Adopting flexible working initiatives could add £90bn to the UK economy, according to the Centre for Economics and Business Research — and save £7.1bn in commuting costs
Embracing the growing demand for flexible working could add £90bn to the UK economy, a new report from the Centre for Economics and Business Research (Cebr) has found.
The Cebr, commissioned by the mobile workspace solutions company Citrix, reached this “best case scenario” based on a survey of 1,272 Britons.
The study found that 83pc of knowledge workers, which the Cebr defines as “thinking jobs” such as engineers, lawyers and doctors, would use flexible working options if they were available, which could add £11.5bn — or 0.7pc of GDP — to the UK economy through the improved use of employees’ time.

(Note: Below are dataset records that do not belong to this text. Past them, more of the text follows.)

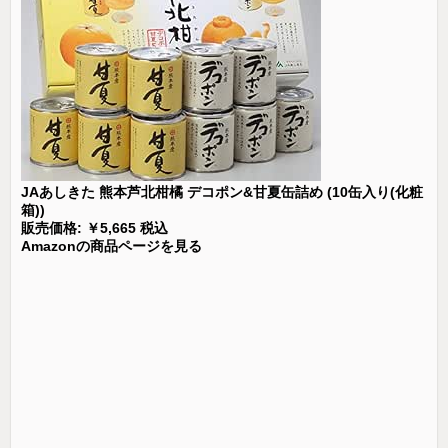
JAあしきた 熊本芦北柑橘 デコポン&甘夏缶詰め (10缶入り(化粧
箱))
販売価格: ￥5,665 税込
Amazonの商品ページを見る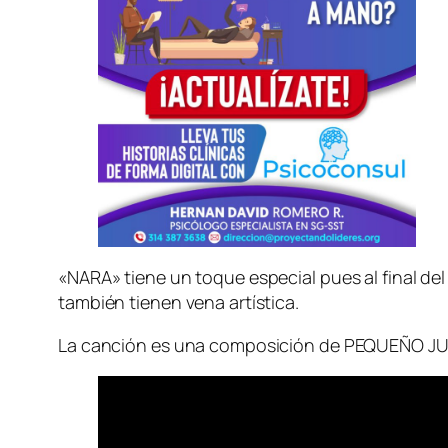
«NARA» tiene un toque especial pues al final de
también tienen vena artística.
La canción es una composición de PEQUEÑO JU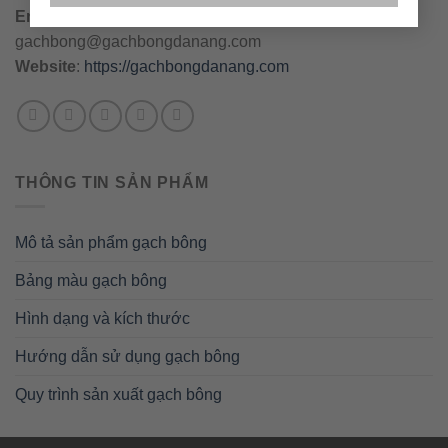
Email
:
danang@gachbongdanang.com
–
gachbong@gachbongdanang.com
Website
:
https://gachbongdanang.com
THÔNG TIN SẢN PHẨM
Mô tả sản phẩm gạch bông
Bảng màu gạch bông
Hình dạng và kích thước
Hướng dẫn sử dụng gạch bông
Quy trình sản xuất gạch bông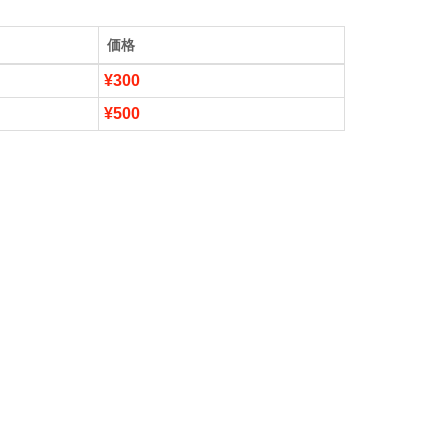
価格
¥300
¥500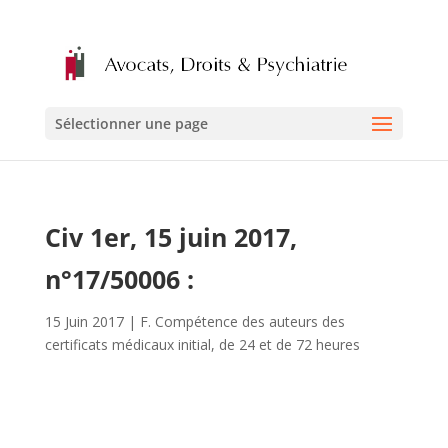
Sélectionner une page
Civ 1er, 15 juin 2017,
n°17/50006 :
15 Juin 2017
|
F. Compétence des auteurs des
certificats médicaux initial, de 24 et de 72 heures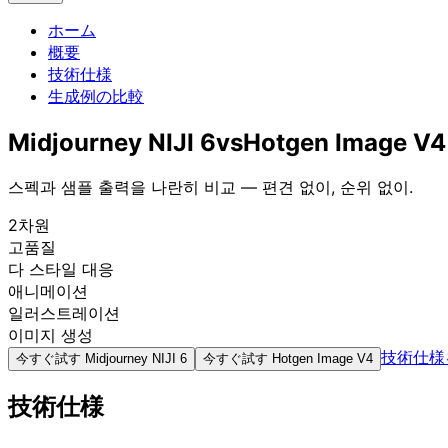
ホーム
概要
技術仕様
生成例の比較
Midjourney NIJI 6
vs
Hotgen Image V4
스펙과 샘플 출력을 나란히 비교 — 편견 없이, 순위 없이.
2차원
고품질
다 스타일 대응
애니메이션
일러스트레이션
이미지 생성
技術仕様
今すぐ試す
Midjourney NIJI 6
今すぐ試す
Hotgen Image V4
技術仕様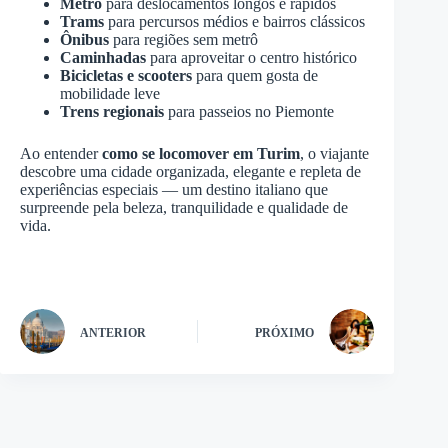
Metrô
para deslocamentos longos e rápidos
Trams
para percursos médios e bairros clássicos
Ônibus
para regiões sem metrô
Caminhadas
para aproveitar o centro histórico
Bicicletas e scooters
para quem gosta de
mobilidade leve
Trens regionais
para passeios no Piemonte
Ao entender
como se locomover em Turim
, o viajante
descobre uma cidade organizada, elegante e repleta de
experiências especiais — um destino italiano que
surpreende pela beleza, tranquilidade e qualidade de
vida.
ANTERIOR
PRÓXIMO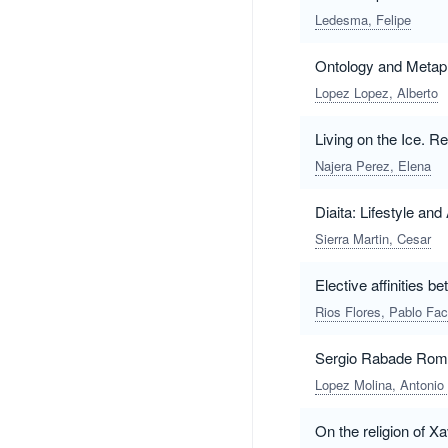
Ledesma, Felipe
Ontology and Metaphy
Lopez Lopez, Alberto
Living on the Ice. R
Najera Perez, Elena
Diaita: Lifestyle and
Sierra Martin, Cesar
Elective affinities 
Rios Flores, Pablo Fa
Sergio Rabade Rom
Lopez Molina, Antonio
On the religion of Xa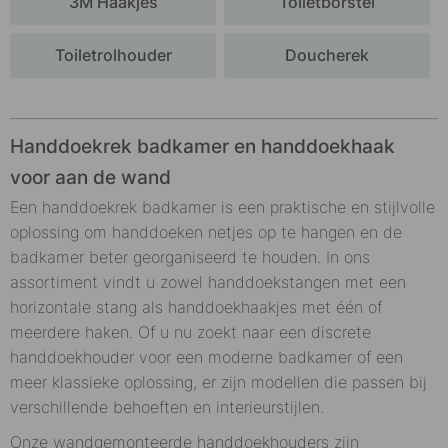
3M Haakjes
Toiletborstel
Toiletrolhouder
Doucherek
Handdoekrek badkamer en handdoekhaak
voor aan de wand
Een handdoekrek badkamer is een praktische en stijlvolle
oplossing om handdoeken netjes op te hangen en de
badkamer beter georganiseerd te houden. In ons
assortiment vindt u zowel handdoekstangen met een
horizontale stang als handdoekhaakjes met één of
meerdere haken. Of u nu zoekt naar een discrete
handdoekhouder voor een moderne badkamer of een
meer klassieke oplossing, er zijn modellen die passen bij
verschillende behoeften en interieurstijlen.
Onze wandgemonteerde handdoekhouders zijn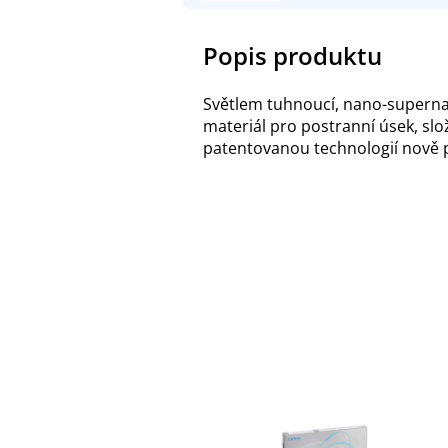
Popis produktu
Světlem tuhnoucí, nano-superna
materiál pro postranní úsek, slo
patentovanou technologií nově p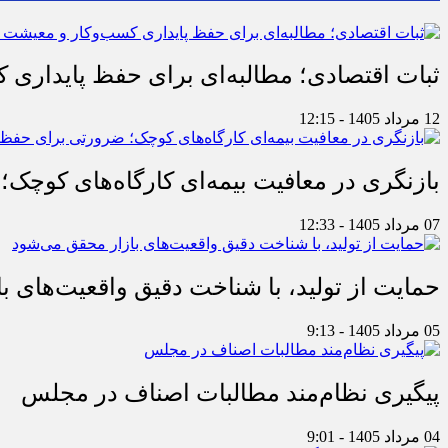
ثبات اقتصادی؛ مطالبه‌ای برای حفظ پایداری
12 مرداد 1405 - 12:15
بازنگری در معافیت بیمه‌ای کارگاه‌های کوچک؛
07 مرداد 1405 - 12:33
حمایت از تولید، با شناخت دقیق واقعیت‌های 
05 مرداد 1405 - 9:13
پیگیری نظام‌مند مطالبات اصناف در مجلس
04 مرداد 1405 - 9:01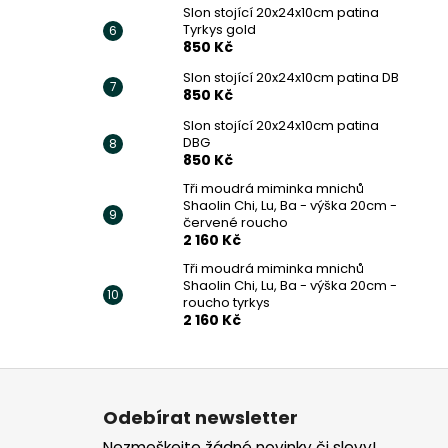
Slon stojící 20x24x10cm patina
Tyrkys gold
850 Kč
Slon stojící 20x24x10cm patina DB
850 Kč
Slon stojící 20x24x10cm patina
DBG
850 Kč
Tři moudrá miminka mnichů
Shaolin Chi, Lu, Ba - výška 20cm -
červené roucho
2 160 Kč
Tři moudrá miminka mnichů
Shaolin Chi, Lu, Ba - výška 20cm -
roucho tyrkys
2 160 Kč
Z
á
Odebírat newsletter
p
Nezmeškejte žádné novinky či slevy!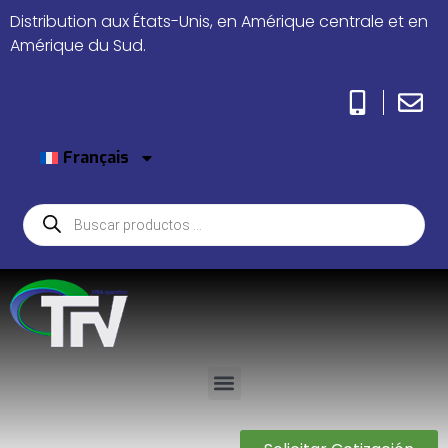
Distribution aux États-Unis, en Amérique centrale et en
Amérique du Sud.
Français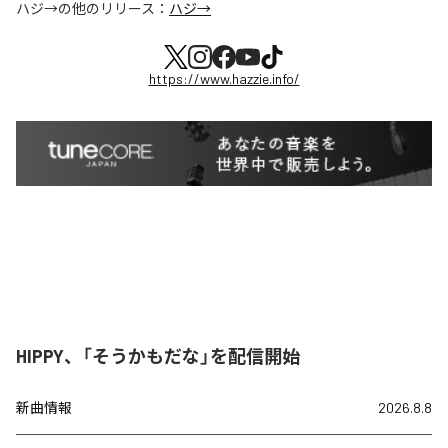
ハジ→
の他のリリース：
ハジ→
https://www.hazzie.info/
HIPPY、「そうかもだな」を配信開始
新曲情報
2026.8.8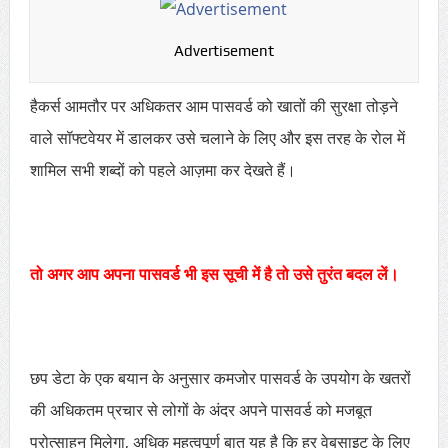
Advertisement
हैकर्स आमतौर पर अधिकतर आम पासवर्ड को खातों की सुरक्षा तोड़ने
वाले सॉफ्टवेयर में डालकर उसे चलाने के लिए और इस तरह के रोल में
शामिल सभी शब्दों को पहले आज़मा कर देखते हैं।
तो अगर आप अपना पासवर्ड भी इस सूची में है तो उसे तुरंत बदल लें।
छप डेटा के एक बयान के अनुसार कमजोर पासवर्ड के उपयोग के खतरों
की अधिकतम प्रचार से लोगों के अंदर अपने पासवर्ड को मजबूत
प्रोत्साहन मिलेगा, अधिक महत्वपूर्ण बात यह है कि हर वेबसाइट के लिए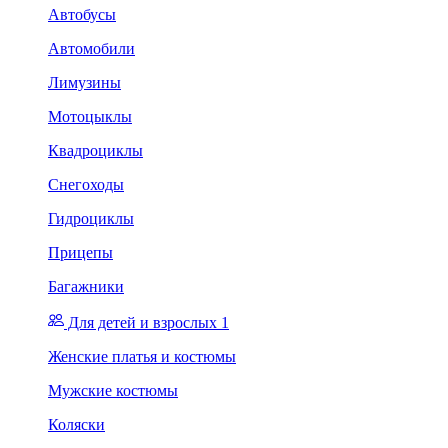
Автобусы
Автомобили
Лимузины
Мотоцыклы
Квадроциклы
Снегоходы
Гидроциклы
Прицепы
Багажники
Для детей и взрослых 1
Женские платья и костюмы
Мужские костюмы
Коляски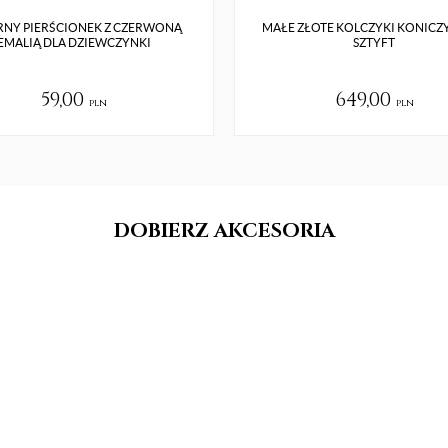
RNY PIERŚCIONEK Z CZERWONĄ
MAŁE ZŁOTE KOLCZYKI KONICZ
EMALIĄ DLA DZIEWCZYNKI
SZTYFT
59,00
649,00
pln
pln
DOBIERZ AKCESORIA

Additionally, seven in 10 people who are currently unemployed because they are retired, disabled, a carer or a stay-at-home parent said they would be inclined to start working if they could do so flexibly, such as working from home or clocking in outside of usual office hours. This workforce reshuffle could add £78.5bn to the economy, adding 4.7pc to GDP.
Jacqueline de Rojas of Citrix called for “a mentality shift” among British businesses and said, “It is time to move on from judging workers on how long they spend at their desks to evaluating them on the work they actually deliver.”
She added: “Those that choose not to enable workplace mobility will lose out in the war for talent.”
The study also found that flexible working could cut 533m hours a year in commuting time, saving British employees an annual £3.8bn, which rises to £7.1bn when the commuter value of time is taken into account.
A change in UK law as of this summer means that employees who have been in their jobs more than 26 weeks are now allowed to ask their employers for a change in work patterns without having to give a reason.
The Government has said that the move will hopefully rid offices of the “cultural assumption” that flexible working is an option only for carers and parents, making workplaces “fit for the 21st century”.
However, a recent YouGov poll of 2,000 Britons suggests that there is still work to be done in changing workplace norms.
While nine in 10 forms offer some sort of flexible working arrangement, the survey found that 42pc of respondents feel uncomfortable asking their employer about changing their work schedule.
The YouGov poll, which was commissioned by the CBI, found no significant differences between the answers from male and female respondents, showing that flexible working is not just “a mum’s issue”.
Speaking at a roundtable discussion on the matter last month, CBI deputy director-general Katja Hall said: “Flexible working is not asking for a favour.”